Sunucunun “Biden idaresi size Suriye ve Irak’taki müttefiklerine yönelik siyasetinde değişikliğe gitme niyetinde olduğunu söylemiş oldu mi?” halindeki sorusu üzerine ise Cumhurbaşkanı Erdoğan, “Bu mevzulara girme fırsatımız olmadı, zira üzerinde durduğumuz husus yüklü olarak Afganistan’dı. Ancak ben her vakit Amerika’daki başkan dostlarıma PKK, PYD, YPG terör örgütlerine karşı duruşumuzu anlattım. Bunu Trump periyodunda de yaşadık.
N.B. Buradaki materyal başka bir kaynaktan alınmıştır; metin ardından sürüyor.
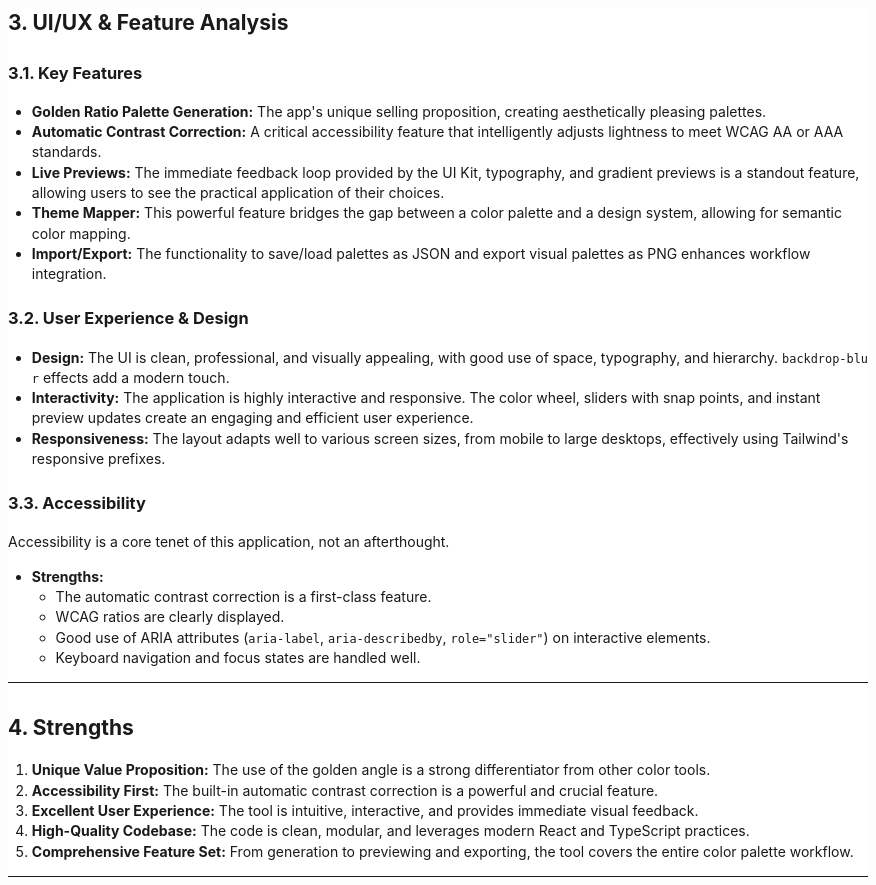
## 3. UI/UX & Feature Analysis

### 3.1. Key Features

-   **Golden Ratio Palette Generation:** The app's unique selling proposition, creating aesthetically pleasing palettes.
-   **Automatic Contrast Correction:** A critical accessibility feature that intelligently adjusts lightness to meet WCAG AA or AAA standards.
-   **Live Previews:** The immediate feedback loop provided by the UI Kit, typography, and gradient previews is a standout feature, allowing users to see the practical application of their choices.
-   **Theme Mapper:** This powerful feature bridges the gap between a color palette and a design system, allowing for semantic color mapping.
-   **Import/Export:** The functionality to save/load palettes as JSON and export visual palettes as PNG enhances workflow integration.

### 3.2. User Experience & Design

-   **Design:** The UI is clean, professional, and visually appealing, with good use of space, typography, and hierarchy. `backdrop-blur` effects add a modern touch.
-   **Interactivity:** The application is highly interactive and responsive. The color wheel, sliders with snap points, and instant preview updates create an engaging and efficient user experience.
-   **Responsiveness:** The layout adapts well to various screen sizes, from mobile to large desktops, effectively using Tailwind's responsive prefixes.

### 3.3. Accessibility

Accessibility is a core tenet of this application, not an afterthought.

-   **Strengths:**
    -   The automatic contrast correction is a first-class feature.
    -   WCAG ratios are clearly displayed.
    -   Good use of ARIA attributes (`aria-label`, `aria-describedby`, `role="slider"`) on interactive elements.
    -   Keyboard navigation and focus states are handled well.

---

## 4. Strengths

1.  **Unique Value Proposition:** The use of the golden angle is a strong differentiator from other color tools.
2.  **Accessibility First:** The built-in automatic contrast correction is a powerful and crucial feature.
3.  **Excellent User Experience:** The tool is intuitive, interactive, and provides immediate visual feedback.
4.  **High-Quality Codebase:** The code is clean, modular, and leverages modern React and TypeScript practices.
5.  **Comprehensive Feature Set:** From generation to previewing and exporting, the tool covers the entire color palette workflow.

---
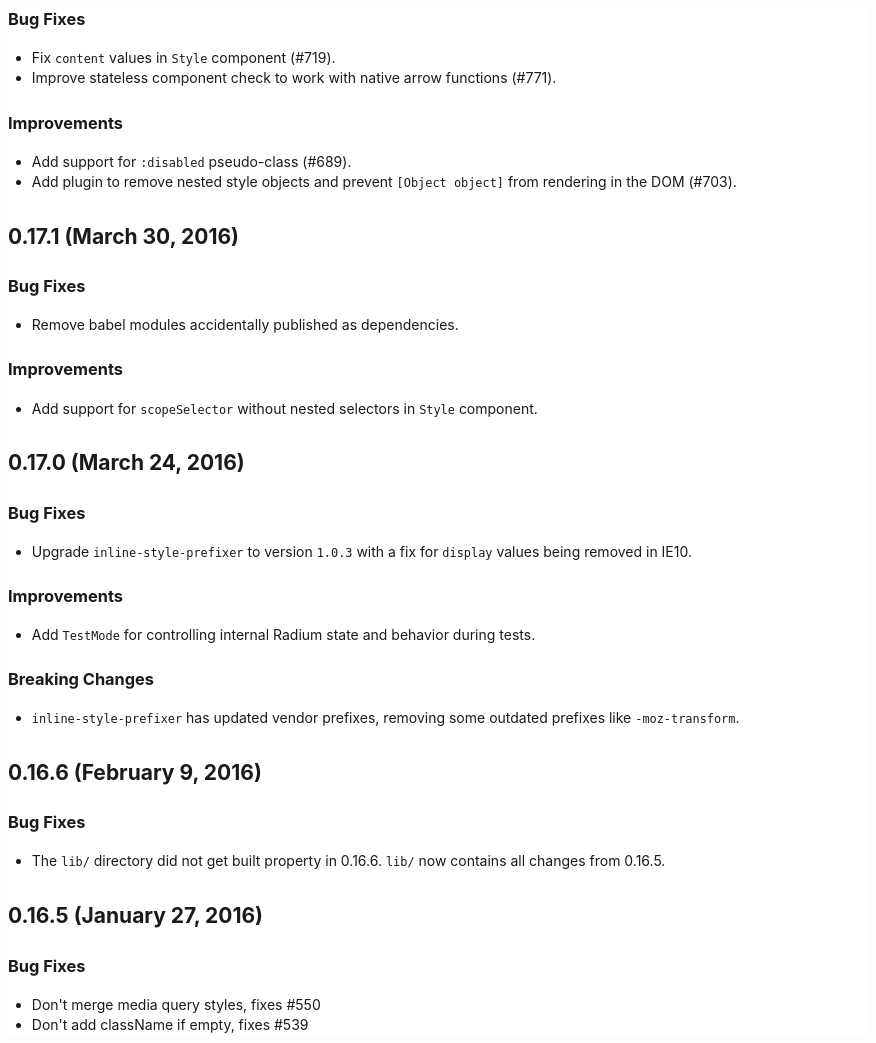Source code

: ### Bug Fixes

- Fix `content` values in `Style` component (#719).
- Improve stateless component check to work with native arrow functions (#771).

### Improvements

- Add support for `:disabled` pseudo-class (#689).
- Add plugin to remove nested style objects and prevent `[Object object]` from rendering in the DOM (#703).

## 0.17.1 (March 30, 2016)

### Bug Fixes

- Remove babel modules accidentally published as dependencies.

### Improvements

- Add support for `scopeSelector` without nested selectors in `Style` component.

## 0.17.0 (March 24, 2016)

### Bug Fixes

- Upgrade `inline-style-prefixer` to version `1.0.3` with a fix for `display` values being removed in IE10.

### Improvements

- Add `TestMode` for controlling internal Radium state and behavior during tests.

### Breaking Changes

- `inline-style-prefixer` has updated vendor prefixes, removing some outdated prefixes like `-moz-transform`.

## 0.16.6 (February 9, 2016)

### Bug Fixes

- The `lib/` directory did not get built property in 0.16.6. `lib/` now contains all changes from 0.16.5.

## 0.16.5 (January 27, 2016)

### Bug Fixes

- Don't merge media query styles, fixes #550
- Don't add className if empty, fixes #539
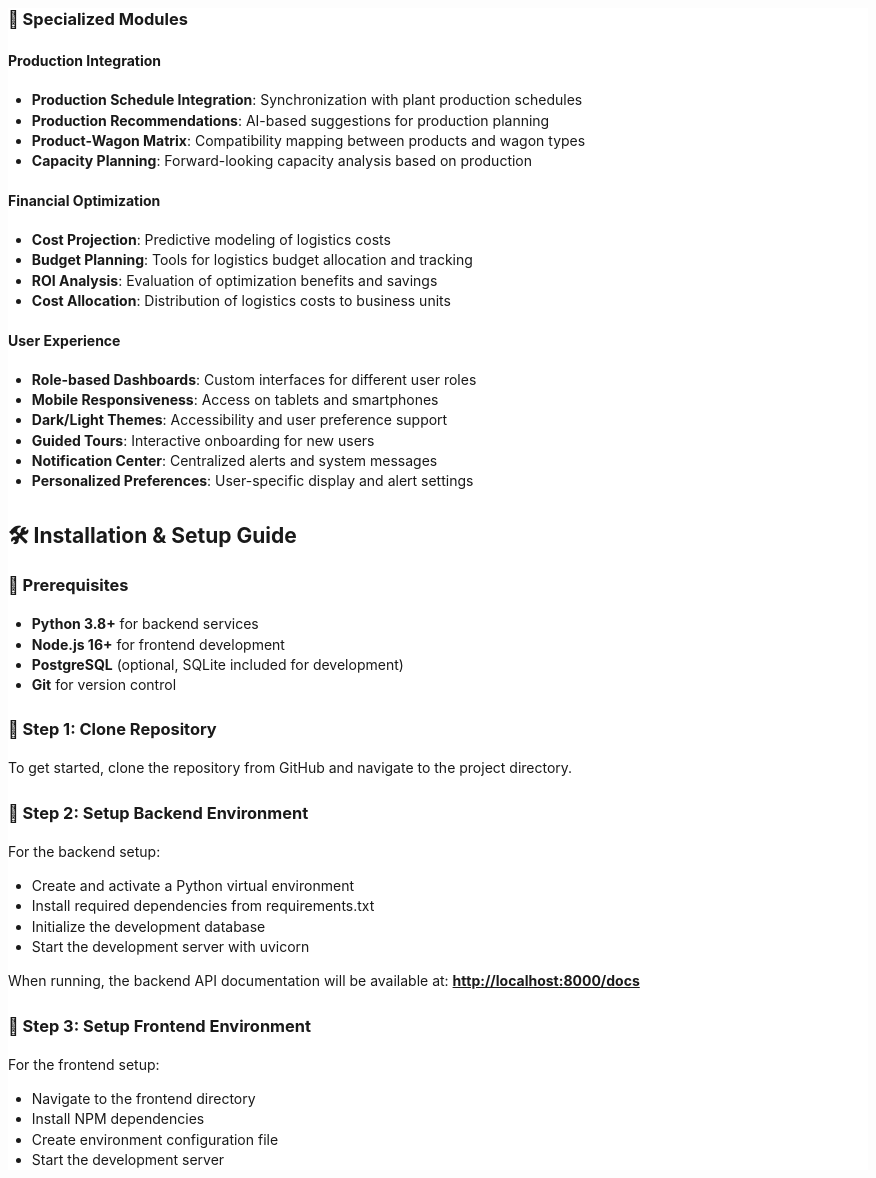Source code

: ### 🔹 Specialized Modules

#### Production Integration
- **Production Schedule Integration**: Synchronization with plant production schedules
- **Production Recommendations**: AI-based suggestions for production planning
- **Product-Wagon Matrix**: Compatibility mapping between products and wagon types
- **Capacity Planning**: Forward-looking capacity analysis based on production

#### Financial Optimization
- **Cost Projection**: Predictive modeling of logistics costs
- **Budget Planning**: Tools for logistics budget allocation and tracking
- **ROI Analysis**: Evaluation of optimization benefits and savings
- **Cost Allocation**: Distribution of logistics costs to business units

#### User Experience
- **Role-based Dashboards**: Custom interfaces for different user roles
- **Mobile Responsiveness**: Access on tablets and smartphones
- **Dark/Light Themes**: Accessibility and user preference support
- **Guided Tours**: Interactive onboarding for new users
- **Notification Center**: Centralized alerts and system messages
- **Personalized Preferences**: User-specific display and alert settings

## 🛠️ Installation & Setup Guide

### 🔹 Prerequisites

- **Python 3.8+** for backend services
- **Node.js 16+** for frontend development
- **PostgreSQL** (optional, SQLite included for development)
- **Git** for version control

### 🔹 Step 1: Clone Repository

To get started, clone the repository from GitHub and navigate to the project directory.

### 🔹 Step 2: Setup Backend Environment

For the backend setup:
- Create and activate a Python virtual environment
- Install required dependencies from requirements.txt
- Initialize the development database
- Start the development server with uvicorn

When running, the backend API documentation will be available at: **[http://localhost:8000/docs](http://localhost:8000/docs)**

### 🔹 Step 3: Setup Frontend Environment

For the frontend setup:
- Navigate to the frontend directory
- Install NPM dependencies
- Create environment configuration file
- Start the development server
Dedik ki ‘Bunların Türkiye’ye taşıdıkları binlerce tır silahı, mühimmatı ne yapacaksınız?’ Olumlu yanıt alamadık” dedi.

“SURİYE’DEN ÇIKMALARIDIR, IRAK’TAN ÇIKMALARIDIR; AFGANİSTAN’DAN ÇIKTIKLARI ÜZERE ÇIKMALARIDIR”

“Suriye’deki 900 ABD askerinin kalmasını mı yoksa gitmesini mi istiyorsunuz?” sorusu üzerine Cumhurbaşkanı Erdoğan, “Tabi ki benim burada tasarrufum olursa Suriye’den çıkmalarıdır, Irak’tan çıkmalarıdır; Afganistan’dan çıktıkları üzere çıkmalarıdır. Zira şayet dünyada biz barışa hizmet etmeyi istiyorsak barış için o bölgelerde kalmanın hiç bir manası yok. Bırakalım o bölge halkı, o bölgedeki idare sonucunı kendisi versin” tabirlerini kullandı.

“SURİYE’DE 100 BİN BRİKET KONUT İNŞA EDİYORUZ”

“Suriye için ortaya girilmesini Türkiye’ye mi bıraksınlar?” sorusunu ise Cumhurbaşkanı Erdoğan, “Bir sefer şunu epeyce açık net söyleyeyim; biz istenmediğimiz yerde durmayız, istenmediğimiz yerde bulunmayız. Bakın biz şu anda Suriye’de 100 bin briket konut inşa ediyoruz. Konutlarından barklarından büsbütün kovulmuş olan aileler için bunları biz inşa ediyoruz. Sanki öteki ülkeler ne yapıyor? Bu önemli” diye cevapladı.

“PUTİN’LE BUNLARI aslına bakarsan KONUŞUYORUZ”

“Vladimir Putin’le bunun hakkında mı konuşacaksınız?” sorusu üzerine Cumhurbaşkanı Erdoğan, “Biz bunları aslına bakarsan Putin’le konuşuyoruz” dedi.

Cumhurbaşkanı Erdoğan, “Temenni ederim ki Amerika, Rusya, İran ve Türkiye, Suriye’de de Irak’ta da bu bölge insanlarının huzuru için bir çalışma içerisinde olsunlar” diye konuştu.